Exercise: Please count the lines with the word "isDarkMode" in the material below, then state the number by itself.

Task inputs:
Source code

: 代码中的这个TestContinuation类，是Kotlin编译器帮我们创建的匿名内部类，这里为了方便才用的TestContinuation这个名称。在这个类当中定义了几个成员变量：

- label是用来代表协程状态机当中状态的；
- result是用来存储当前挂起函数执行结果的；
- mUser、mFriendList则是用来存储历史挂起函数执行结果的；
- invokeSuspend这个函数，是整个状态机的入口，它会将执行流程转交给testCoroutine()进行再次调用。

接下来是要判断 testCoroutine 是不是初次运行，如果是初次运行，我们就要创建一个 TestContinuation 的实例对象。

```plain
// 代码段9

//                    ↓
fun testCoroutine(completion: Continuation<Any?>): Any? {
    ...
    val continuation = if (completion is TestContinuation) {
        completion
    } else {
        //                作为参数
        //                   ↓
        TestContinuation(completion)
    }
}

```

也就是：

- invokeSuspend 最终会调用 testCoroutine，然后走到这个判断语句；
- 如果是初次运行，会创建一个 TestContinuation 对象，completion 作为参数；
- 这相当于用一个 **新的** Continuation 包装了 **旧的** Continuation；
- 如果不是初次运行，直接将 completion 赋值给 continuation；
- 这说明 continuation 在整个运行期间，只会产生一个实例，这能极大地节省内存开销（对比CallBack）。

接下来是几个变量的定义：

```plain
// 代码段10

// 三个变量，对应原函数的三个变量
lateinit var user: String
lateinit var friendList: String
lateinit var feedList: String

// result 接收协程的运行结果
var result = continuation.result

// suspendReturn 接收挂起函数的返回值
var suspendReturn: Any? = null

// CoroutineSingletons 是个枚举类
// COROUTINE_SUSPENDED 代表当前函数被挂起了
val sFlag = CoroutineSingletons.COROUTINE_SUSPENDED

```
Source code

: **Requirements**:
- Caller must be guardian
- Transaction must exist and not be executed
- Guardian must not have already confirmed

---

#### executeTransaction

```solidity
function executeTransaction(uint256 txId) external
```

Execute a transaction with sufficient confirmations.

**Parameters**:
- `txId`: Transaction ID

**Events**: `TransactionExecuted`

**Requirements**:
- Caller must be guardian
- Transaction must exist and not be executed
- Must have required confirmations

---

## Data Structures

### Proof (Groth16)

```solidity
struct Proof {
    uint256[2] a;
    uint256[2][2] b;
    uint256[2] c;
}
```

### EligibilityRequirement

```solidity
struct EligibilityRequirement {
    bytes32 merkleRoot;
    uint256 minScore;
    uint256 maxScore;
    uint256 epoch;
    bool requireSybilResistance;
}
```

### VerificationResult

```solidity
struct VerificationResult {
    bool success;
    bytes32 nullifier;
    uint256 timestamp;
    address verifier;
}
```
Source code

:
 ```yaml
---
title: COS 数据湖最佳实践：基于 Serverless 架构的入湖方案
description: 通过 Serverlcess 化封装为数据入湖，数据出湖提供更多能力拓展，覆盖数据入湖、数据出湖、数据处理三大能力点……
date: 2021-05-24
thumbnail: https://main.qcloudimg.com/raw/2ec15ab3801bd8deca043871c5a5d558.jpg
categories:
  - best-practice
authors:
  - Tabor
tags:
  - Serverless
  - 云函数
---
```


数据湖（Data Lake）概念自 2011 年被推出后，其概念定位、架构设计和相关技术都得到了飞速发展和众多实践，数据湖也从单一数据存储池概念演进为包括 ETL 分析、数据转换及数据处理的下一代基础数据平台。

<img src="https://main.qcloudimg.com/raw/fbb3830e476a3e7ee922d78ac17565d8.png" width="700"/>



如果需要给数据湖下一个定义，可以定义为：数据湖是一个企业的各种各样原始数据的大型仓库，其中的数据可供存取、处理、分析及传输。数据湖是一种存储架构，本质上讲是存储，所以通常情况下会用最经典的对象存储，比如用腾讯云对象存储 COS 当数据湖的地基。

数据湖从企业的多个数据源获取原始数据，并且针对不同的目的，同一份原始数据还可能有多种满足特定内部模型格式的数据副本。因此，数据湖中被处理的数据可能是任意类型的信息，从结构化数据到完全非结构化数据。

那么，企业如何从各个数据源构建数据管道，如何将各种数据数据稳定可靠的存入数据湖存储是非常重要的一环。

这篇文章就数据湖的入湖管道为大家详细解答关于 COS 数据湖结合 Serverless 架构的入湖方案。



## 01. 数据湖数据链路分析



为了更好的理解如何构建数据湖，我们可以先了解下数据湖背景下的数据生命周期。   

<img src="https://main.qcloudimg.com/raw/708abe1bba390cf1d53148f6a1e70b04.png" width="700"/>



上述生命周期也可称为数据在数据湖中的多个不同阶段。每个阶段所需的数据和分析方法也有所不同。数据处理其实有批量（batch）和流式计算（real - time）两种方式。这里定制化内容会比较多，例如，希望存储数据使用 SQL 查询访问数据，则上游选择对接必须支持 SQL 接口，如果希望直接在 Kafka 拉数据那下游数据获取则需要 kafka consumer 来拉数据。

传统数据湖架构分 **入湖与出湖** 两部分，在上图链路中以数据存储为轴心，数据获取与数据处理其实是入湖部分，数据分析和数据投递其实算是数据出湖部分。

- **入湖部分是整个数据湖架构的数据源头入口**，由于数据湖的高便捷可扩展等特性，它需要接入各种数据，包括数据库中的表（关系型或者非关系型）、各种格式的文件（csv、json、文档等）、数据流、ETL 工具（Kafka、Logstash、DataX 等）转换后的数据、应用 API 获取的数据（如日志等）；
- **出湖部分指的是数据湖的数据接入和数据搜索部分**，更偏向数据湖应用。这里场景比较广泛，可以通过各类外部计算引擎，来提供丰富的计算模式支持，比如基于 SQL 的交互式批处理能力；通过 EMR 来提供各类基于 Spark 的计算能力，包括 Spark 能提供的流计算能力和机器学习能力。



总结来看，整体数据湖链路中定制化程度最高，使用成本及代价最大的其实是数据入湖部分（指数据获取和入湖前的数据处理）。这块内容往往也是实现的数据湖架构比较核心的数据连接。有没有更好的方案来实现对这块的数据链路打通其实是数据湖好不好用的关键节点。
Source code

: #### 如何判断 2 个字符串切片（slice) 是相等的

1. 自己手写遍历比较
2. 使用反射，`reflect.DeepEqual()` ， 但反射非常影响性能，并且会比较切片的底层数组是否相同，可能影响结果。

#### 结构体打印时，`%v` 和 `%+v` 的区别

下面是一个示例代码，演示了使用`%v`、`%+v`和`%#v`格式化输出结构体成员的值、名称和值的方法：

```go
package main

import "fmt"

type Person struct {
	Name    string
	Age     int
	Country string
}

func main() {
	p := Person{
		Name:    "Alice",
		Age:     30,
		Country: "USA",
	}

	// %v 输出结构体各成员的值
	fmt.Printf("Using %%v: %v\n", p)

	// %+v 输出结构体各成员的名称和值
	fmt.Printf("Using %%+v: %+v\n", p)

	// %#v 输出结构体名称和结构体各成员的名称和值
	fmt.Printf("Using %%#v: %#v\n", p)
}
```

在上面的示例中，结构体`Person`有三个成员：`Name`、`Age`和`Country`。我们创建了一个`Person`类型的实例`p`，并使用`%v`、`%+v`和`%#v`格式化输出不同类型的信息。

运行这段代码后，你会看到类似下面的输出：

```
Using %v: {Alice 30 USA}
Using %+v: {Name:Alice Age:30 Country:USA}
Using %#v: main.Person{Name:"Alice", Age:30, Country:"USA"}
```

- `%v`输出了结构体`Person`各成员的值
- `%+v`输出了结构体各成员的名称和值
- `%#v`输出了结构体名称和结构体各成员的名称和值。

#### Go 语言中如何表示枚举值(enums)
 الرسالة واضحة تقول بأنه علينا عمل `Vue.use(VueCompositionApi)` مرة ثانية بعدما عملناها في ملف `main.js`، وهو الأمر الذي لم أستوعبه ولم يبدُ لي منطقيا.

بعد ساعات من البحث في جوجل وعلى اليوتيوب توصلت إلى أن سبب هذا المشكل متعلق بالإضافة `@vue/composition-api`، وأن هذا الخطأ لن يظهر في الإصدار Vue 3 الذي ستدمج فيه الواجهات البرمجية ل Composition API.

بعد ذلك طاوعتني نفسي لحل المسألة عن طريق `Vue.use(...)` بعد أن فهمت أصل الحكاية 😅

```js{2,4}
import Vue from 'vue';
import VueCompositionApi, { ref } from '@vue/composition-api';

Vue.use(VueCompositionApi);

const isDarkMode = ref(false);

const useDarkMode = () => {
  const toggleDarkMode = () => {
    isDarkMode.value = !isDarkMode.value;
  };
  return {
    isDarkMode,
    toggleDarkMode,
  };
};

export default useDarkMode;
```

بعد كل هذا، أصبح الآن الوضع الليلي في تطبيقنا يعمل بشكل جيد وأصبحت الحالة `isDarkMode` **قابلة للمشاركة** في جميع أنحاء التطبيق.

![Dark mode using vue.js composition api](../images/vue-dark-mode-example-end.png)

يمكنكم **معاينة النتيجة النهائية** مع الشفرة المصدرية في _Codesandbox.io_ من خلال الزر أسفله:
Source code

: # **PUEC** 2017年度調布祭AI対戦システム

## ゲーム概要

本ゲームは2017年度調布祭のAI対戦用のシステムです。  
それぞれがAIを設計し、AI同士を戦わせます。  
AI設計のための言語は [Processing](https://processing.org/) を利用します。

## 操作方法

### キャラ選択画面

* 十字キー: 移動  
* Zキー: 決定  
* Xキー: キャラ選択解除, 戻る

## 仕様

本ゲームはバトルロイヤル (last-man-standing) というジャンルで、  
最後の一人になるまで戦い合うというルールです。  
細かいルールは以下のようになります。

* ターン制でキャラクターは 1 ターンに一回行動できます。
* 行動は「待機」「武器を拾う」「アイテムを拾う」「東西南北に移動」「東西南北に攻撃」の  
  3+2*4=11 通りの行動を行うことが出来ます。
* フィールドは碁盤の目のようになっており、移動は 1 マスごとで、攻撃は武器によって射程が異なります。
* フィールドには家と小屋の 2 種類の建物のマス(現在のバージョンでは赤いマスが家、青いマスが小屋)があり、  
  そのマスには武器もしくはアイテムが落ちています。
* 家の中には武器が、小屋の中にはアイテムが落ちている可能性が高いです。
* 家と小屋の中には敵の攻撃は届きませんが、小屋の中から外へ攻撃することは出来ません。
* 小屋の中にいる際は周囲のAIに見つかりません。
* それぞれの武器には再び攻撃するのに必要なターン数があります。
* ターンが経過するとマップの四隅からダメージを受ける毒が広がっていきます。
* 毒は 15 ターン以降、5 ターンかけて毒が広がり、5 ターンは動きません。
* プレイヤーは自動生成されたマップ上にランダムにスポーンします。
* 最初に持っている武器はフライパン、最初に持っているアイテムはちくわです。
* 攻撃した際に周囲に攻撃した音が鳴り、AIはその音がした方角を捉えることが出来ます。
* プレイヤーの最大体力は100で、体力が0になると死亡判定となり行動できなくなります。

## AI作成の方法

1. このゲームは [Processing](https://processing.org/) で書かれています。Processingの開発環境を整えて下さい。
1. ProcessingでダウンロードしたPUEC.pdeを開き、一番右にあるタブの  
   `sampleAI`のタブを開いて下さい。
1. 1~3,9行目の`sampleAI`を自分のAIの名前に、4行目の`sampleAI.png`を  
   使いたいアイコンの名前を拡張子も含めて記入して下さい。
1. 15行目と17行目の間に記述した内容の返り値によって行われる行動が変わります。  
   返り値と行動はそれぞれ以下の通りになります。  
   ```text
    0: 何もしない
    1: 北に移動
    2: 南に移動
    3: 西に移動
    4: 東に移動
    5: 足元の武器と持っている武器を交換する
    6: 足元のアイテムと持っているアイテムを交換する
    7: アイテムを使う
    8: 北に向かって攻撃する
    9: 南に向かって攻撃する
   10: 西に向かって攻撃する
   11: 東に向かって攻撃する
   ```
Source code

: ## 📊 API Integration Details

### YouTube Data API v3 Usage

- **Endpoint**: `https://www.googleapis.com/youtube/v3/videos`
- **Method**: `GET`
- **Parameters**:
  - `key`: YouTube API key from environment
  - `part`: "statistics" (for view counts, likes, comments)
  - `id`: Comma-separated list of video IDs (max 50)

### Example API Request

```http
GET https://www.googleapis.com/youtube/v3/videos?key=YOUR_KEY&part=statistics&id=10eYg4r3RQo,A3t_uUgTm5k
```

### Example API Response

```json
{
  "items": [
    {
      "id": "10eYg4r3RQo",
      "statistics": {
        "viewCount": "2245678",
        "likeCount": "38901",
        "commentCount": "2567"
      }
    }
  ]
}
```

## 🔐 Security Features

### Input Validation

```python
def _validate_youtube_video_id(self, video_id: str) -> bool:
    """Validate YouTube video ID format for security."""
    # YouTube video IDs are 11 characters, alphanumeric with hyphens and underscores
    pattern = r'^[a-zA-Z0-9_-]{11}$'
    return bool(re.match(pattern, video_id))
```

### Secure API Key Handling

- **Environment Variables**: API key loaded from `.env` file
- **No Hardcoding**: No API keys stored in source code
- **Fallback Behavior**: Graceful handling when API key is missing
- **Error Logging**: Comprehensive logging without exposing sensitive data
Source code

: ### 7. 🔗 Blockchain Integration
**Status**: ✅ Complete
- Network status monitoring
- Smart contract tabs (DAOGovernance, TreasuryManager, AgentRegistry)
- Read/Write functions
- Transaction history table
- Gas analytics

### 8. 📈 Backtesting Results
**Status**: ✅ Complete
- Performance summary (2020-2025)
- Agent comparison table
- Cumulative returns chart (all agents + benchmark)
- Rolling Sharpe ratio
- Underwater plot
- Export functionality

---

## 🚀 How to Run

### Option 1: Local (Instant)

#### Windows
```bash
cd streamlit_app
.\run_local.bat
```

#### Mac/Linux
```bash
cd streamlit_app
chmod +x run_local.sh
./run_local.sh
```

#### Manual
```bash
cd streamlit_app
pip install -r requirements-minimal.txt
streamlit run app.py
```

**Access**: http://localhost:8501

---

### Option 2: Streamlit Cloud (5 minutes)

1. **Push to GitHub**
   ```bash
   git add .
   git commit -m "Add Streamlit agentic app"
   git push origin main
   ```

Written reply: 4